Exercise. The entries below contain a stretch that opens with the line containing "left eye: (216, 54)" and closes with the line containing "right knee: (196, 358)"; set down that stretch exactly, both ends included, and nothing else.

──────── Information provided

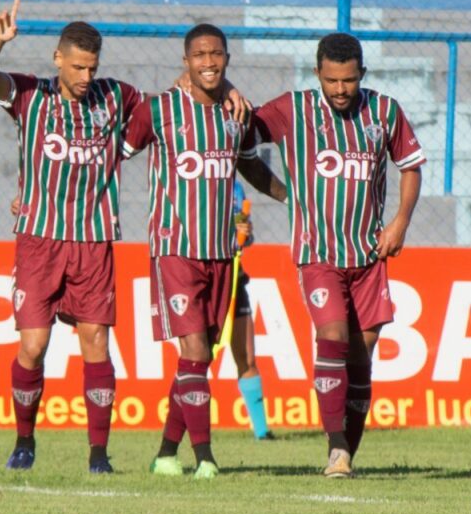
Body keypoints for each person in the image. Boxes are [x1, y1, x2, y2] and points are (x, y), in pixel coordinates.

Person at [0, 0, 142, 474]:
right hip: (39, 240)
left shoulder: (116, 96)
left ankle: (99, 455)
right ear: (58, 59)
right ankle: (24, 442)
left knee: (96, 341)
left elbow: (162, 109)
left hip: (93, 242)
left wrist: (219, 85)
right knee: (33, 345)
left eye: (92, 66)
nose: (86, 76)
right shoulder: (32, 96)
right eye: (78, 66)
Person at [250, 32, 425, 478]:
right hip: (318, 254)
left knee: (360, 360)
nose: (340, 90)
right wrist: (282, 193)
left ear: (361, 74)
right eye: (332, 81)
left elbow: (410, 166)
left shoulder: (383, 111)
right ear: (318, 75)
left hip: (368, 256)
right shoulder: (294, 109)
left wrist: (400, 221)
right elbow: (241, 142)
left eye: (348, 80)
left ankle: (349, 451)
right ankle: (336, 450)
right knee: (330, 338)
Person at [121, 23, 284, 479]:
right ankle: (206, 458)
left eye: (216, 54)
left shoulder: (237, 115)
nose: (208, 62)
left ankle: (166, 453)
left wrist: (294, 198)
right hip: (174, 249)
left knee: (200, 357)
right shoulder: (160, 111)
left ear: (227, 59)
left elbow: (251, 165)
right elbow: (114, 152)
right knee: (193, 348)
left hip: (221, 253)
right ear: (185, 62)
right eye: (200, 55)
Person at [228, 181, 275, 441]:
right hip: (205, 280)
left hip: (235, 278)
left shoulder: (237, 188)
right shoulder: (194, 178)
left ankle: (261, 431)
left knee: (247, 357)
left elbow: (244, 235)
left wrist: (245, 231)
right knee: (196, 358)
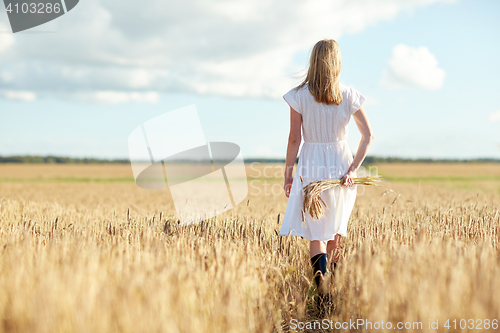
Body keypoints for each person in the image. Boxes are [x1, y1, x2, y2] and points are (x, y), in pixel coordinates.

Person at [279, 39, 374, 312]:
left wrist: (288, 175)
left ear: (313, 61)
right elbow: (368, 136)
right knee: (336, 231)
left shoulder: (298, 96)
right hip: (341, 168)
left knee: (316, 234)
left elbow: (294, 139)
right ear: (337, 63)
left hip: (311, 168)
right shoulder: (348, 95)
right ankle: (331, 289)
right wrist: (353, 170)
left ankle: (321, 295)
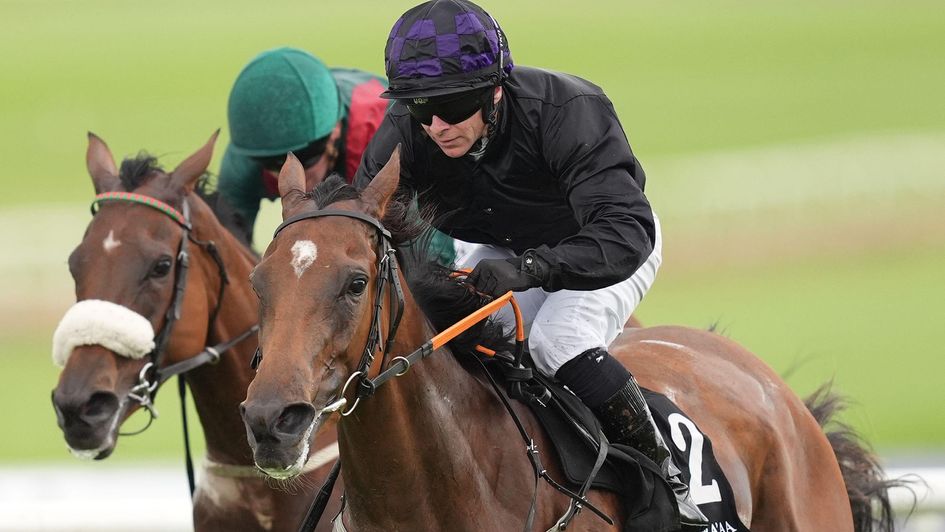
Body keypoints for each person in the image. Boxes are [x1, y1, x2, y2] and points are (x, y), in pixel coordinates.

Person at [354, 0, 707, 527]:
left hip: (603, 244)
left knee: (556, 341)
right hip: (500, 247)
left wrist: (534, 268)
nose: (436, 127)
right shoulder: (409, 129)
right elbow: (368, 229)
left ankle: (666, 484)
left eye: (453, 108)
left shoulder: (570, 110)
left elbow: (625, 233)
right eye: (421, 109)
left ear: (495, 91)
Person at [218, 46, 455, 264]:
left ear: (335, 132)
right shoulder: (245, 158)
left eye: (306, 161)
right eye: (272, 166)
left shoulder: (388, 131)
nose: (295, 178)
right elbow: (228, 256)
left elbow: (432, 246)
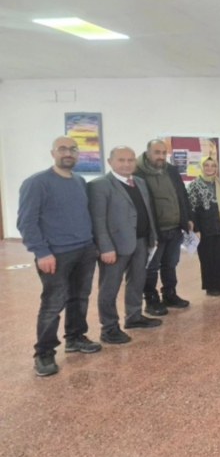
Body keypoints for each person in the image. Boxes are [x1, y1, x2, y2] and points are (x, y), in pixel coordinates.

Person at [17, 137, 102, 377]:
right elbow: (26, 222)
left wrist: (93, 245)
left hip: (84, 250)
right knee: (53, 304)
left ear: (78, 154)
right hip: (56, 254)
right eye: (62, 149)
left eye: (73, 149)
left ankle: (75, 337)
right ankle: (44, 353)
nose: (68, 153)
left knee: (80, 298)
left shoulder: (79, 181)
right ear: (53, 153)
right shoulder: (37, 183)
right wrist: (41, 252)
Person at [88, 146, 161, 344]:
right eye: (121, 160)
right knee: (109, 288)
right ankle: (109, 328)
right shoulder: (99, 185)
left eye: (130, 160)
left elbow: (147, 211)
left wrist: (152, 235)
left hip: (141, 241)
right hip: (115, 246)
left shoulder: (139, 182)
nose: (127, 164)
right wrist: (105, 248)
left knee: (137, 281)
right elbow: (98, 220)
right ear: (110, 162)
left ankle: (134, 317)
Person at [134, 138, 194, 316]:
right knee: (151, 267)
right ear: (148, 153)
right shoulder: (137, 172)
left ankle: (169, 294)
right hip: (154, 230)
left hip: (175, 228)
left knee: (170, 264)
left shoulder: (171, 170)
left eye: (163, 153)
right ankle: (151, 300)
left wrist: (188, 217)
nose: (161, 156)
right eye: (157, 152)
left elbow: (182, 195)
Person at [187, 157, 220, 296]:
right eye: (206, 165)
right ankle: (210, 287)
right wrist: (196, 229)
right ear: (202, 167)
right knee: (207, 258)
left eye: (213, 165)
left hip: (219, 225)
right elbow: (191, 209)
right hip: (204, 227)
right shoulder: (194, 185)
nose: (210, 168)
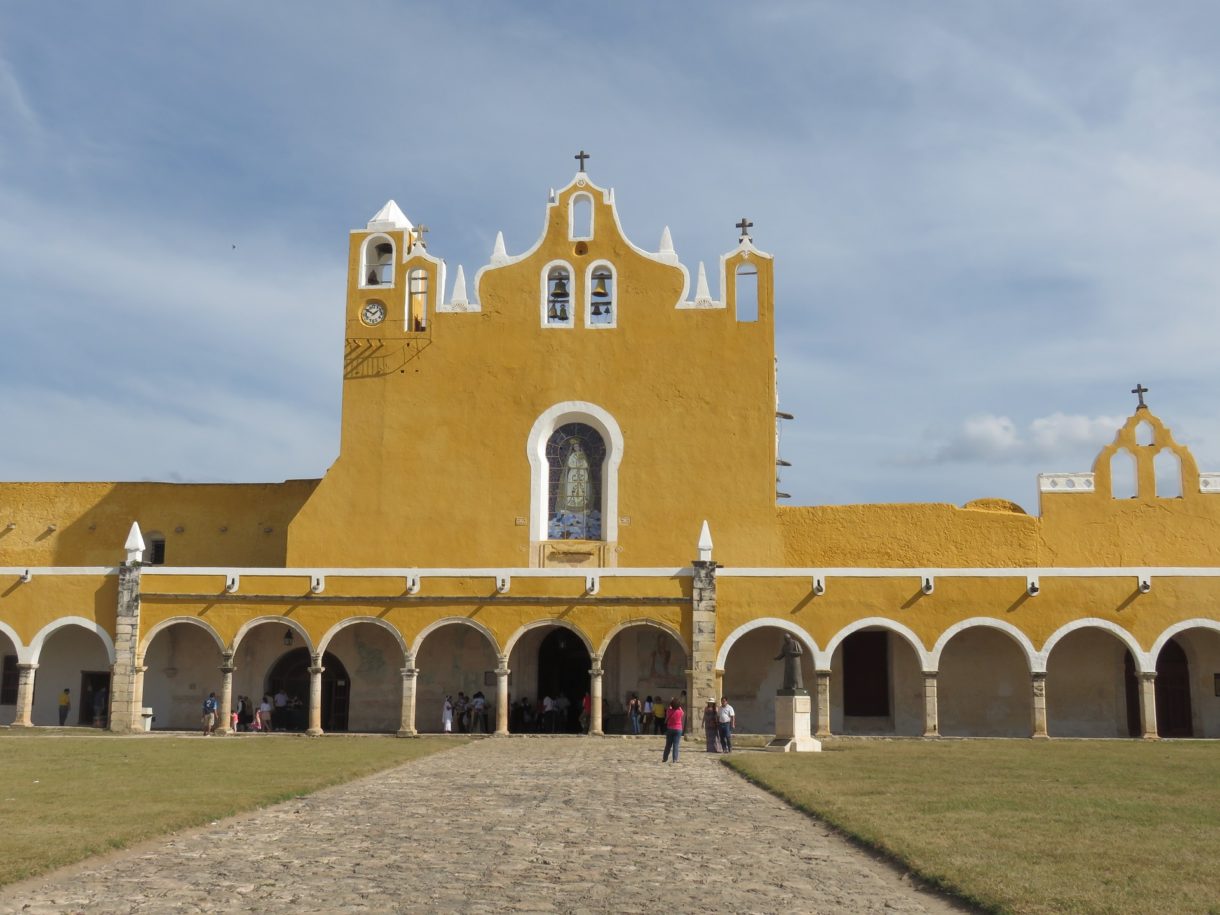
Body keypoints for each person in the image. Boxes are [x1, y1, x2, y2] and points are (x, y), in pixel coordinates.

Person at [661, 698, 684, 763]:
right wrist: (678, 706)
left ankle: (665, 758)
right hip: (678, 729)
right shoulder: (680, 712)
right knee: (676, 745)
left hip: (670, 729)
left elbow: (669, 708)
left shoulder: (669, 711)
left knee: (668, 745)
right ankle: (675, 759)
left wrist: (672, 702)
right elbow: (682, 711)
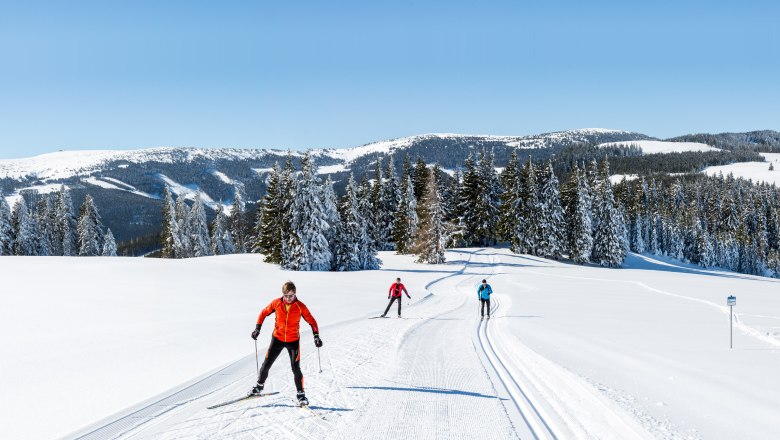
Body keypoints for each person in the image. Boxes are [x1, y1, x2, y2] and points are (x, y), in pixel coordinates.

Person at [250, 281, 322, 406]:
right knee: (266, 364)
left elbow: (312, 321)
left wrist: (316, 336)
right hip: (277, 339)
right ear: (283, 294)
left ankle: (301, 395)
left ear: (295, 294)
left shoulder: (300, 306)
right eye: (286, 296)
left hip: (293, 341)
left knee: (295, 368)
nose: (289, 298)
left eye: (291, 295)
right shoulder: (276, 303)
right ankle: (258, 387)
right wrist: (257, 328)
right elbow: (263, 313)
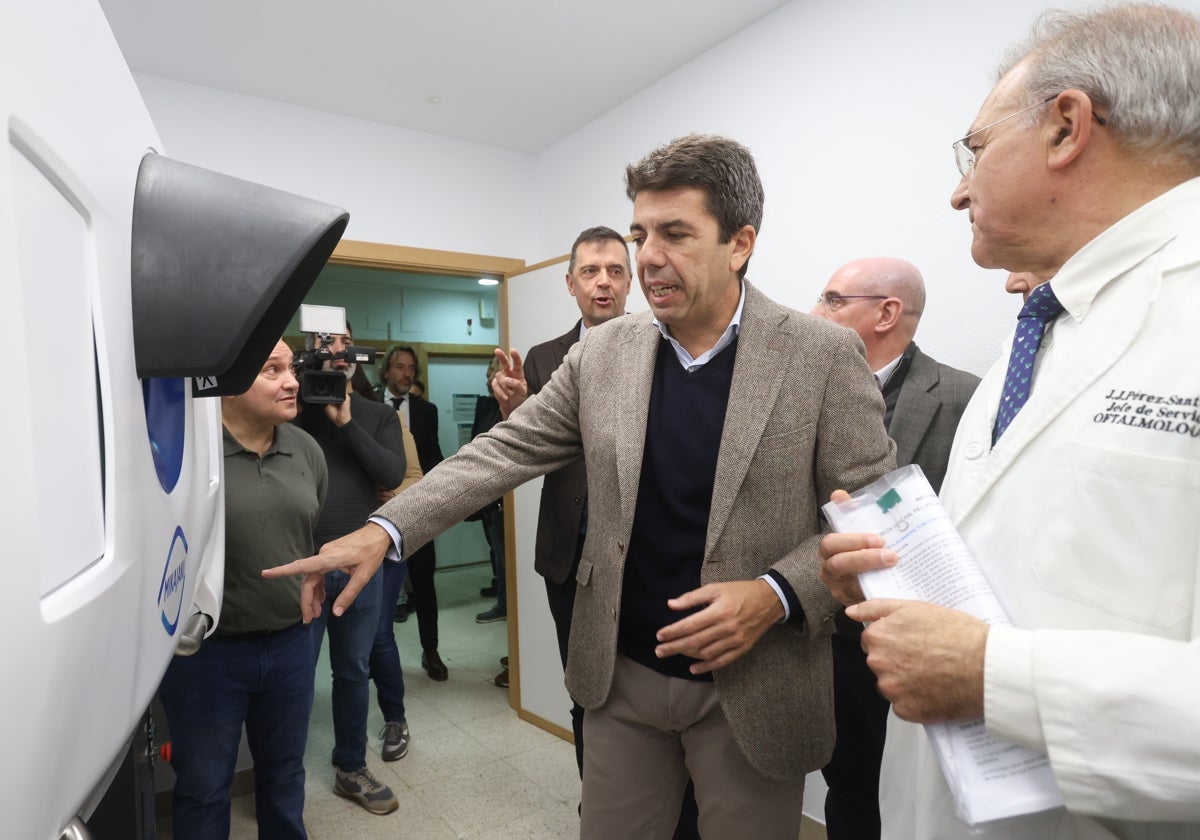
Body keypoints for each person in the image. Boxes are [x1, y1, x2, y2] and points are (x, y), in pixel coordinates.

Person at [268, 134, 895, 839]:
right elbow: (502, 451)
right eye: (640, 234)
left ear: (739, 244)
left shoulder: (819, 354)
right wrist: (386, 530)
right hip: (622, 675)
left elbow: (875, 519)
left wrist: (775, 594)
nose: (648, 256)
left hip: (753, 681)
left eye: (675, 233)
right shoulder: (604, 352)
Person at [818, 5, 1200, 838]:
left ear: (1067, 126)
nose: (958, 188)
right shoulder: (1043, 330)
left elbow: (995, 655)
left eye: (976, 149)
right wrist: (886, 579)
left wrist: (999, 678)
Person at [810, 257, 979, 840]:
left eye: (832, 300)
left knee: (910, 804)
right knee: (849, 794)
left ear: (887, 313)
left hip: (920, 646)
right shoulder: (807, 392)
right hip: (827, 641)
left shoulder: (965, 398)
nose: (815, 313)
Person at [159, 340, 326, 840]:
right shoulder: (191, 455)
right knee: (205, 788)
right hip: (206, 656)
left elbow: (309, 529)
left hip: (292, 645)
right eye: (272, 370)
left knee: (284, 776)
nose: (292, 381)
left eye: (290, 368)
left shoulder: (306, 450)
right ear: (226, 385)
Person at [296, 324, 406, 815]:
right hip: (305, 566)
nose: (335, 350)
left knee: (353, 671)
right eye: (323, 342)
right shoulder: (290, 407)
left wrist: (344, 421)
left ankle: (350, 768)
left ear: (357, 353)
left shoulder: (377, 414)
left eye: (343, 341)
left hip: (361, 565)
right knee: (293, 676)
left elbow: (390, 474)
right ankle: (282, 777)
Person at [379, 345, 448, 680]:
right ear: (387, 371)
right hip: (375, 512)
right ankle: (374, 657)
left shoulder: (426, 411)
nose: (406, 374)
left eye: (411, 368)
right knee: (378, 589)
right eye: (400, 367)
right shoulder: (367, 408)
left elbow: (433, 458)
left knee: (424, 583)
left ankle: (431, 650)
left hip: (419, 510)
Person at [369, 385, 424, 762]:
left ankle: (395, 719)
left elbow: (416, 477)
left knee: (379, 636)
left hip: (381, 542)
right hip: (324, 545)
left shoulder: (384, 417)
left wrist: (393, 496)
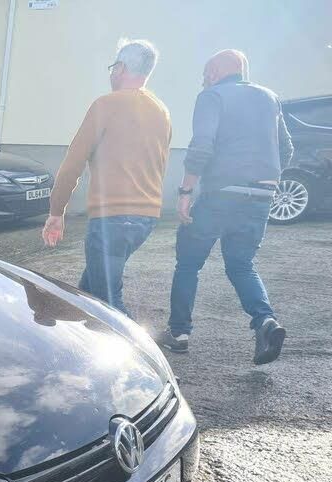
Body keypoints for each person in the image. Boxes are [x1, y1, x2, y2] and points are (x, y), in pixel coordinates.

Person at [157, 49, 291, 365]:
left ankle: (179, 333)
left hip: (221, 194)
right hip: (261, 196)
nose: (203, 80)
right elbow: (286, 148)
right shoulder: (270, 97)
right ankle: (265, 322)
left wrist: (185, 191)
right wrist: (265, 180)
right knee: (241, 264)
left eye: (205, 74)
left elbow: (202, 146)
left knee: (188, 263)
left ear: (215, 72)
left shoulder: (212, 96)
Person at [43, 39, 171, 317]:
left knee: (108, 306)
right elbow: (160, 163)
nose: (111, 73)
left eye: (113, 67)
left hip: (112, 219)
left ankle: (140, 345)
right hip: (146, 218)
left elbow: (73, 163)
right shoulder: (161, 111)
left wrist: (56, 211)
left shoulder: (106, 104)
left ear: (121, 68)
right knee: (87, 295)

────────────────

Answer to the exercise.
left eye: (216, 54)
left shoulder: (237, 115)
nose: (208, 62)
left ankle: (166, 453)
left wrist: (294, 198)
right hip: (174, 249)
left knee: (200, 357)
right shoulder: (160, 111)
left ear: (227, 59)
left elbow: (251, 165)
right elbow: (114, 152)
right knee: (193, 348)
left hip: (221, 253)
right ear: (185, 62)
right eye: (200, 55)
Person at [228, 181, 275, 441]:
right hip: (205, 280)
left hip: (235, 278)
left shoulder: (237, 188)
right shoulder: (194, 178)
left ankle: (261, 431)
left knee: (247, 357)
left elbow: (244, 235)
left wrist: (245, 231)
right knee: (196, 358)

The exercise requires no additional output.